EXCERPTED RECORDS
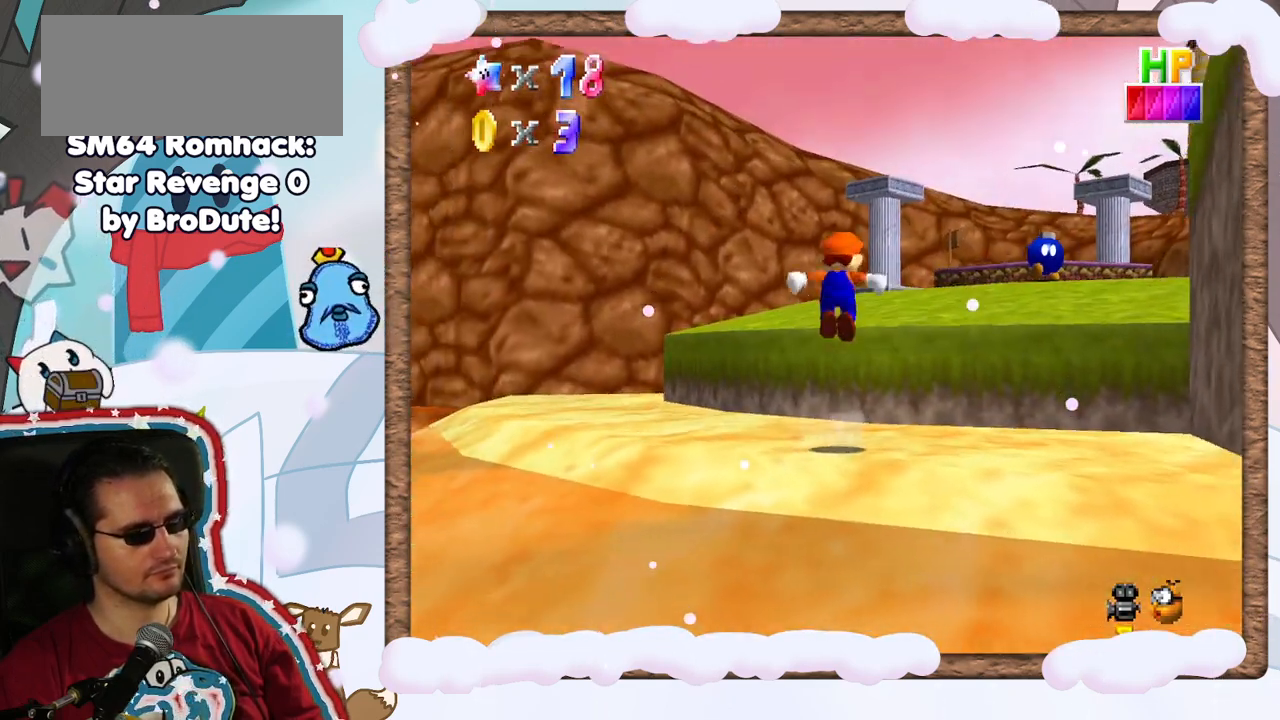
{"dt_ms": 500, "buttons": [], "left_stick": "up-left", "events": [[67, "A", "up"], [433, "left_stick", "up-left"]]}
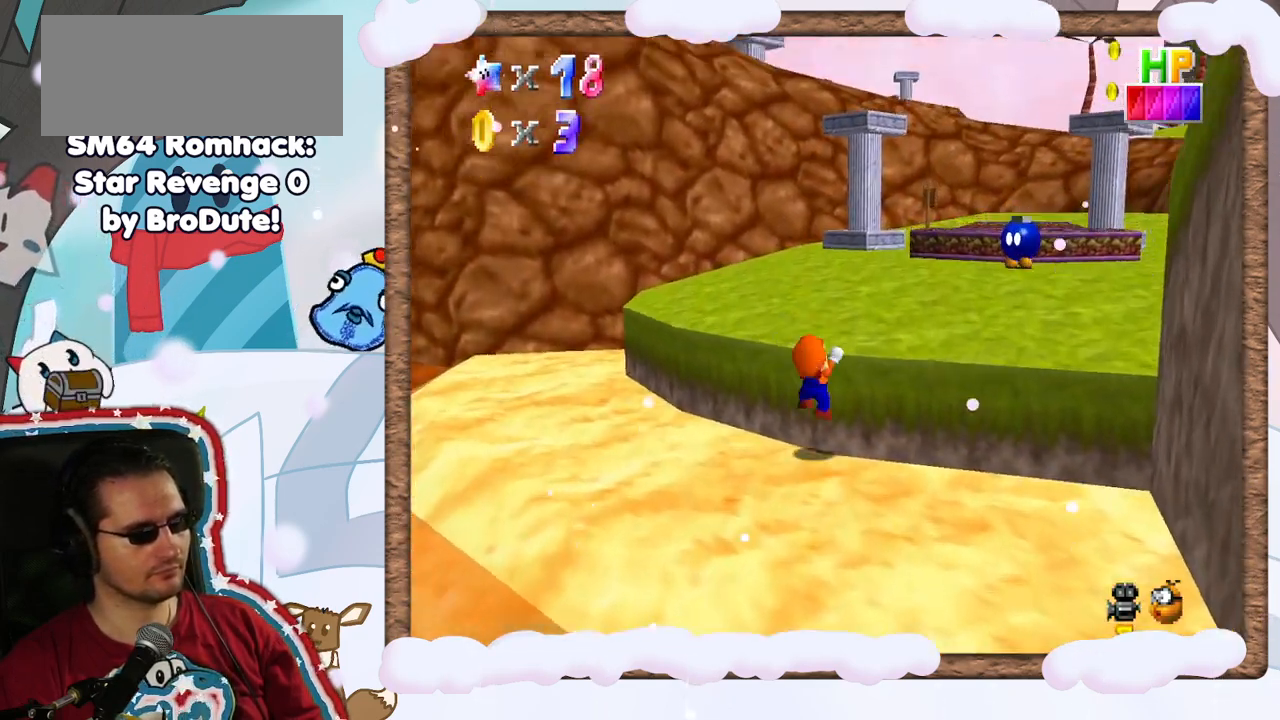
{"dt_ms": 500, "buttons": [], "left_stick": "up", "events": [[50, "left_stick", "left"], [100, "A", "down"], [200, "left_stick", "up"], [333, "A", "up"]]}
---
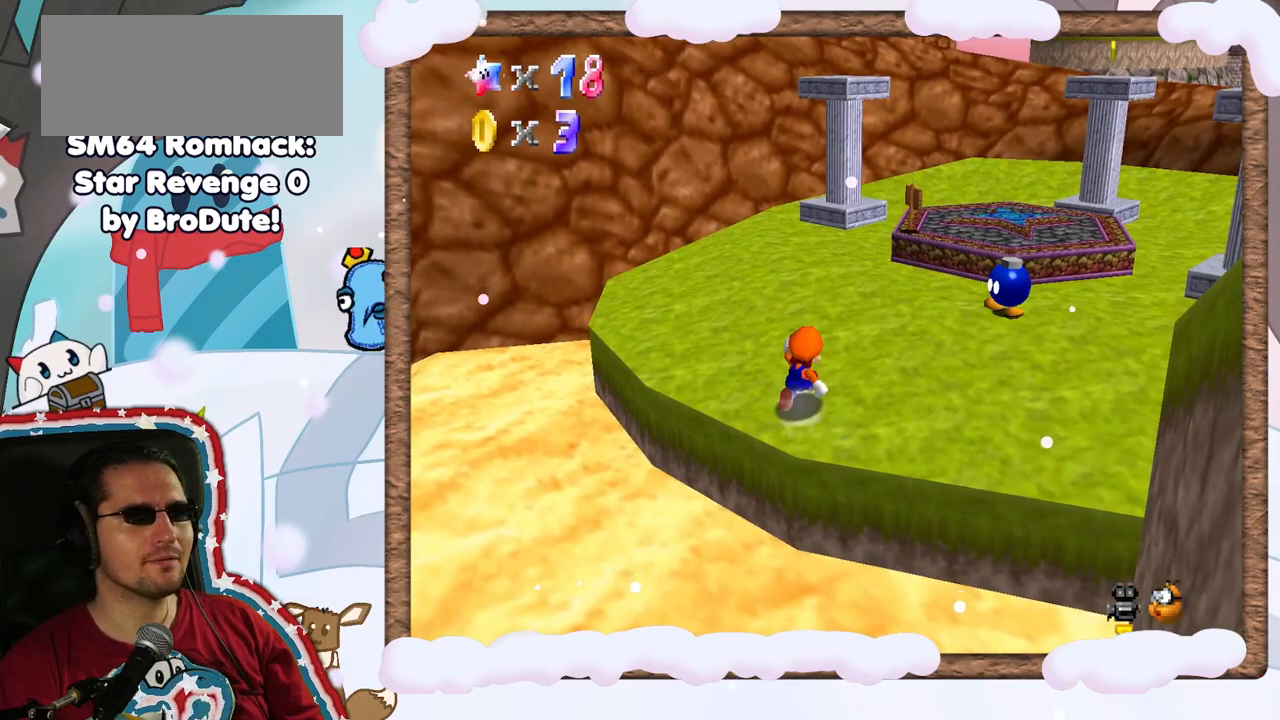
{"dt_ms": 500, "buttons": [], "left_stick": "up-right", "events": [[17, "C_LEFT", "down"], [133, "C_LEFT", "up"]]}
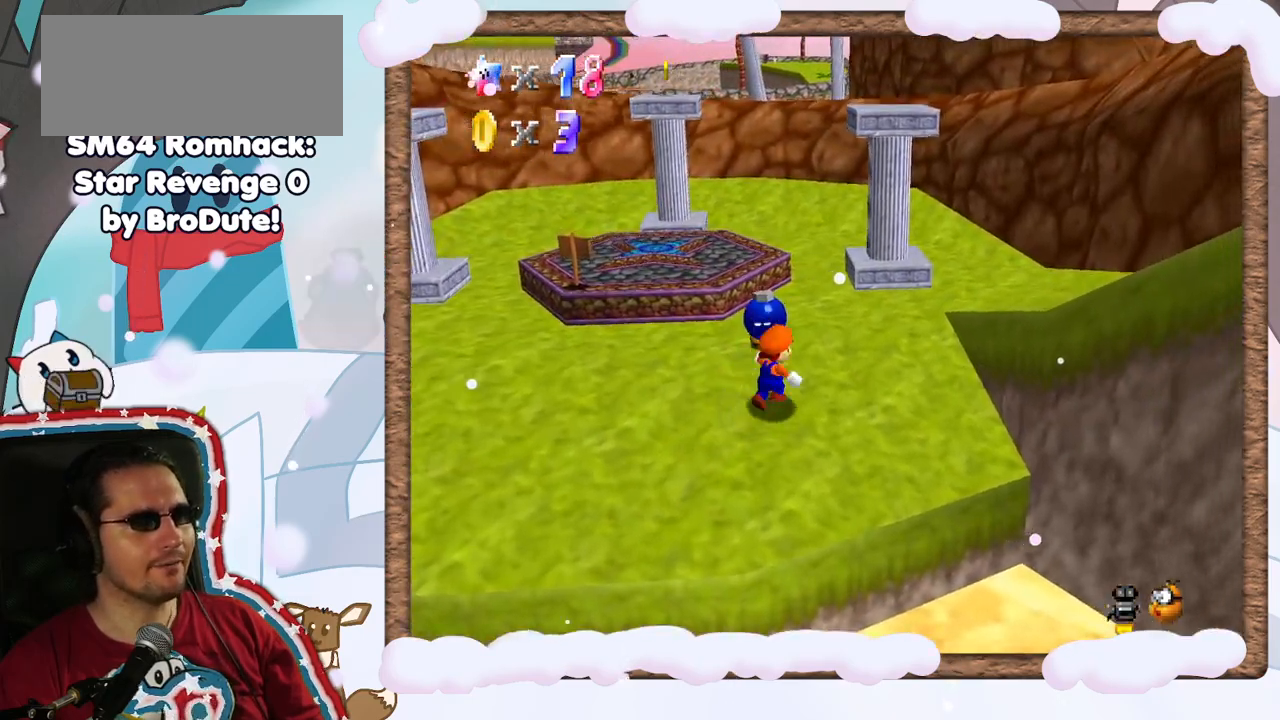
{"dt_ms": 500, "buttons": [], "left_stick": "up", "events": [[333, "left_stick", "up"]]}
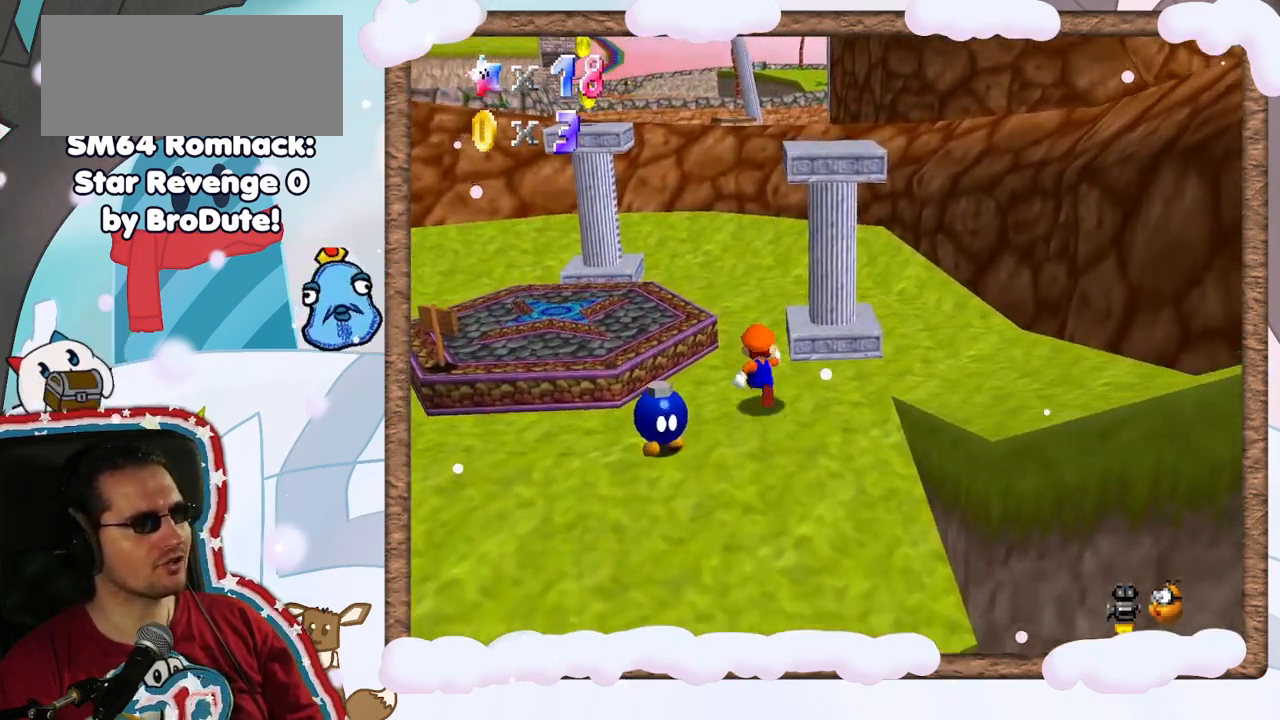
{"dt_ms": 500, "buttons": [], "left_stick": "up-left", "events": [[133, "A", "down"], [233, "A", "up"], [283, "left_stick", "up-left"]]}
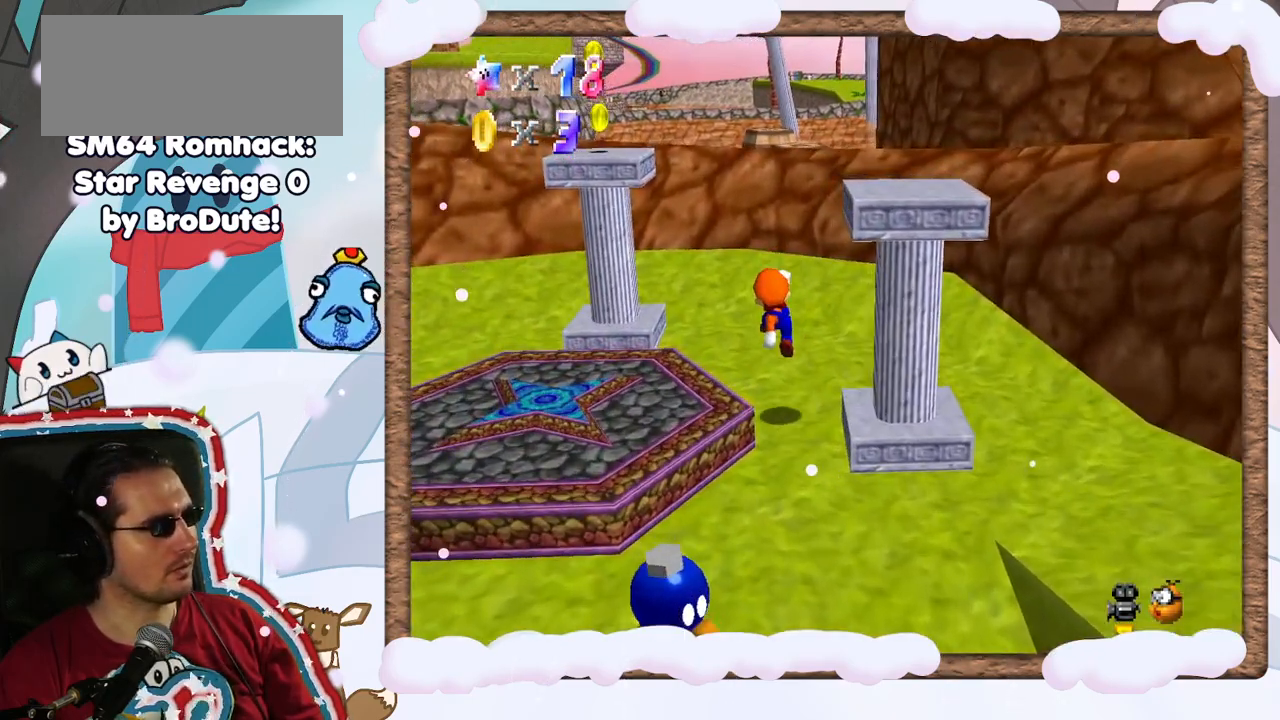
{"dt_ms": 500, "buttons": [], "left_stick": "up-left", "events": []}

GOAL OF THE EXERCISE
Write out every line in the data that holds the string "down".

SOLVED PROBLEM
{"dt_ms": 500, "buttons": [], "left_stick": "up", "events": [[50, "left_stick", "left"], [100, "A", "down"], [200, "left_stick", "up"], [333, "A", "up"]]}
{"dt_ms": 500, "buttons": [], "left_stick": "up-right", "events": [[17, "C_LEFT", "down"], [133, "C_LEFT", "up"]]}
{"dt_ms": 500, "buttons": [], "left_stick": "up-left", "events": [[133, "A", "down"], [233, "A", "up"], [283, "left_stick", "up-left"]]}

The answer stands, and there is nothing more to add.